Wanting your spouse to be an ox, peacock, horse and nightingale all wrapped up into one amazing person isn’t just cruel, it’s insane and actually a bit freakish.

If you’ve read Cherish then you know that a cherishing marriage is based on viewing your husband and wife as “Adam” or “Eve,” the only man or woman in the world. When we choose to marry someone, we choose to cherish someone (“I promise to love and to cherish until death do us part”) and cherishing necessitates training our minds and hearts to be satisfied and even enthralled with our choice. A $10,000 two carat diamond seems beautiful, but if you’re a castaway on a deserted island, you might prefer a butane lighter that costs $2.99. Value can be relative to the person who holds it, so once the marriage vows are said, we don’t expect our spouse to be anything other than what they are. Who they are must also become what we need.

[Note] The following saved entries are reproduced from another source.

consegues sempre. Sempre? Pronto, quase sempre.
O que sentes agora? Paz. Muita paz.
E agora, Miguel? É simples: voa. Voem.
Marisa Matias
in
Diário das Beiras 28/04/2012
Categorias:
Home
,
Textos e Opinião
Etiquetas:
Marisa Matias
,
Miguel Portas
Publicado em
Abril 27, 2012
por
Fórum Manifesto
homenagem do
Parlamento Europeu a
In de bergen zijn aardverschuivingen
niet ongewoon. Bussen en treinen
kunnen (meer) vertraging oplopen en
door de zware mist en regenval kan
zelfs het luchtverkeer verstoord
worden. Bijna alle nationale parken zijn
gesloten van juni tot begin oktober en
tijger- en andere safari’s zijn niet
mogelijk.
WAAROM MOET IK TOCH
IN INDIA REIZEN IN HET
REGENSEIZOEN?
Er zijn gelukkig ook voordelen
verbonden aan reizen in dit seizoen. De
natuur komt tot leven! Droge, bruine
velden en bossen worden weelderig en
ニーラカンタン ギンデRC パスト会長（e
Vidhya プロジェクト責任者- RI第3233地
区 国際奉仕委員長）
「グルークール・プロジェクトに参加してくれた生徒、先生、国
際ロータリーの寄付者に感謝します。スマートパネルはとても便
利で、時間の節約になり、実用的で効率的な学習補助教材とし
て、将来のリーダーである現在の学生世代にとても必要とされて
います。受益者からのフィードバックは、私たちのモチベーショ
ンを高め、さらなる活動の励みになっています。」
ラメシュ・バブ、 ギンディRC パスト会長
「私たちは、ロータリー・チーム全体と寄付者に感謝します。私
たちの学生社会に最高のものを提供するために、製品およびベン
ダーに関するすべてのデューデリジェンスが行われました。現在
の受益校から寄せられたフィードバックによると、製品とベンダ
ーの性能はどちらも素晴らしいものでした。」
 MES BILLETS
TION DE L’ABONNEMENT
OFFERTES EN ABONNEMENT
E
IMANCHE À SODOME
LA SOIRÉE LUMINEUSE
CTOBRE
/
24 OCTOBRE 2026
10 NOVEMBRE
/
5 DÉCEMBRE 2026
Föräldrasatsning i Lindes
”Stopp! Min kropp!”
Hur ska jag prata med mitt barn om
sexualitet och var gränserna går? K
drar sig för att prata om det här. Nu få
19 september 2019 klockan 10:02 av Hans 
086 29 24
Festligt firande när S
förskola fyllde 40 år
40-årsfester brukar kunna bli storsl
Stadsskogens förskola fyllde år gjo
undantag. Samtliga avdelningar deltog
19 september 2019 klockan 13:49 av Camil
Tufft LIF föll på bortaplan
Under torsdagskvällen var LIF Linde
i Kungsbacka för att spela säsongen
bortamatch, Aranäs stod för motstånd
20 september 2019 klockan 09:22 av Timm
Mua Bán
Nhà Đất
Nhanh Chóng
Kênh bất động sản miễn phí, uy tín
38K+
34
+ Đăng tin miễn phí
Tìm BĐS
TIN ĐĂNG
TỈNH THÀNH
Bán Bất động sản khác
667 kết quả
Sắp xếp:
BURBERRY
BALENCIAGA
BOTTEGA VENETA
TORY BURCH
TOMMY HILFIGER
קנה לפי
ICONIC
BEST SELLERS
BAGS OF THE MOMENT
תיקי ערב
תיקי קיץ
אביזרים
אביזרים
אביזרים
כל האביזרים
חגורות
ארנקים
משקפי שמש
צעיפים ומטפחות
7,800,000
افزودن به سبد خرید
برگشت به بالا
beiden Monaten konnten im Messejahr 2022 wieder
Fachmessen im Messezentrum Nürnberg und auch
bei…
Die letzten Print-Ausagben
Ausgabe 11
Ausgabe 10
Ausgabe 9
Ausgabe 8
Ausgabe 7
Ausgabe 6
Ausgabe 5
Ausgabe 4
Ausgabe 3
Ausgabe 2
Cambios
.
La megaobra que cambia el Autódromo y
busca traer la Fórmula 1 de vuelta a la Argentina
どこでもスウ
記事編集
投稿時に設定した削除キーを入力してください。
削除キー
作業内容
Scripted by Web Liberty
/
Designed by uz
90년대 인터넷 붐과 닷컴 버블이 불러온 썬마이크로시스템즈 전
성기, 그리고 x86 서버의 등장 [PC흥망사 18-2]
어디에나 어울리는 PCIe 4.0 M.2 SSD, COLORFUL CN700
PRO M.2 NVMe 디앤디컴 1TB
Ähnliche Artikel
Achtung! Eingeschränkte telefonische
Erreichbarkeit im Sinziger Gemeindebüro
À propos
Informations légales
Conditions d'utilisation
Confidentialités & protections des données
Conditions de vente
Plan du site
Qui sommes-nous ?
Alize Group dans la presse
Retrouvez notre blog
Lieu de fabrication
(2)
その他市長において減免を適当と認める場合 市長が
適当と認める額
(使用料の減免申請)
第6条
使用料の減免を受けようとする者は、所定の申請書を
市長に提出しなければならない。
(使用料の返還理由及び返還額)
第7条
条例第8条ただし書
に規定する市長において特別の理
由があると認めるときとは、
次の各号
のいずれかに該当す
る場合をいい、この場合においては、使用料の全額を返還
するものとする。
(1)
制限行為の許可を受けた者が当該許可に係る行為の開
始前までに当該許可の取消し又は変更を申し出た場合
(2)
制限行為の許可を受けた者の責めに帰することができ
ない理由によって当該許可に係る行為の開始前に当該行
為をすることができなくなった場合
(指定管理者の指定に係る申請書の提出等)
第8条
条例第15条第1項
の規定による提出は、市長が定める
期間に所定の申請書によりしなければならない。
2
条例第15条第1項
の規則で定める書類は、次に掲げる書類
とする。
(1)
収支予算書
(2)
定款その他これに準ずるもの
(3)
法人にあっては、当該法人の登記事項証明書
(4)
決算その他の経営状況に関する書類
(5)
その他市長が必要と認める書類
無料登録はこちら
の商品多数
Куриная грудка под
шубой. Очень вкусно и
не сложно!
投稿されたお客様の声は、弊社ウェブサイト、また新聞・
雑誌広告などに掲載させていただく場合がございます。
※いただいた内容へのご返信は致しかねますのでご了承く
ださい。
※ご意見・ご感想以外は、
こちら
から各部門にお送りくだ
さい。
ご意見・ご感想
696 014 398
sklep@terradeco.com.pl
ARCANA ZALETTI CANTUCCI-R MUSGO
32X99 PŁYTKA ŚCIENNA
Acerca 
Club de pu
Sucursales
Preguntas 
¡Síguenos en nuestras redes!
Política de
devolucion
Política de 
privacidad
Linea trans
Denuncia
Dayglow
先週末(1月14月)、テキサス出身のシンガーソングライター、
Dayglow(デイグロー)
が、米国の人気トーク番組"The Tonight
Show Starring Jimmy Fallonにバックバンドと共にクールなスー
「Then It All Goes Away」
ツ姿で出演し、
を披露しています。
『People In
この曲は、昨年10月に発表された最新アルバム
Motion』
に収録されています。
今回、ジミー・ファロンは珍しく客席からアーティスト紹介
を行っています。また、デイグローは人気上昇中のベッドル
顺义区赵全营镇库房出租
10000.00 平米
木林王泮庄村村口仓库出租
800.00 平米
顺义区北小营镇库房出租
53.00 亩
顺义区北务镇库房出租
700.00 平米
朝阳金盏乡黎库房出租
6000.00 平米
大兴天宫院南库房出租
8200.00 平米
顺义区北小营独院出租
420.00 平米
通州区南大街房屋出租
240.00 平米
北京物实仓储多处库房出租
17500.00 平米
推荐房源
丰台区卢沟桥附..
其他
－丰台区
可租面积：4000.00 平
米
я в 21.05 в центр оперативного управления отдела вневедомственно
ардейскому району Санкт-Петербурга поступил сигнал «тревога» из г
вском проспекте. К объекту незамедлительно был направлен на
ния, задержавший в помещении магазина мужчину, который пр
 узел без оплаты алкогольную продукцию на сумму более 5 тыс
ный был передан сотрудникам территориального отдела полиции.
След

There is an entirely new satisfaction in marriage when you learn to enjoy your spouse as they are instead of forever plotting to change them into someone else.

This isn’t just about your own satisfaction in marriage, however. It’s also about worshipping the God who created your spouse. If He has given you an ox, thank Him for the ox! If He’s given you a peacock, become the world’s number one fan of peacocks. You’ll be happier, your spouse will feel cherished, and your God will feel worshipped. Everyone wins.

Hopefully, you’d never ask your spouse to hold down five jobs. In the same way, don’t ask him or her to become five different people.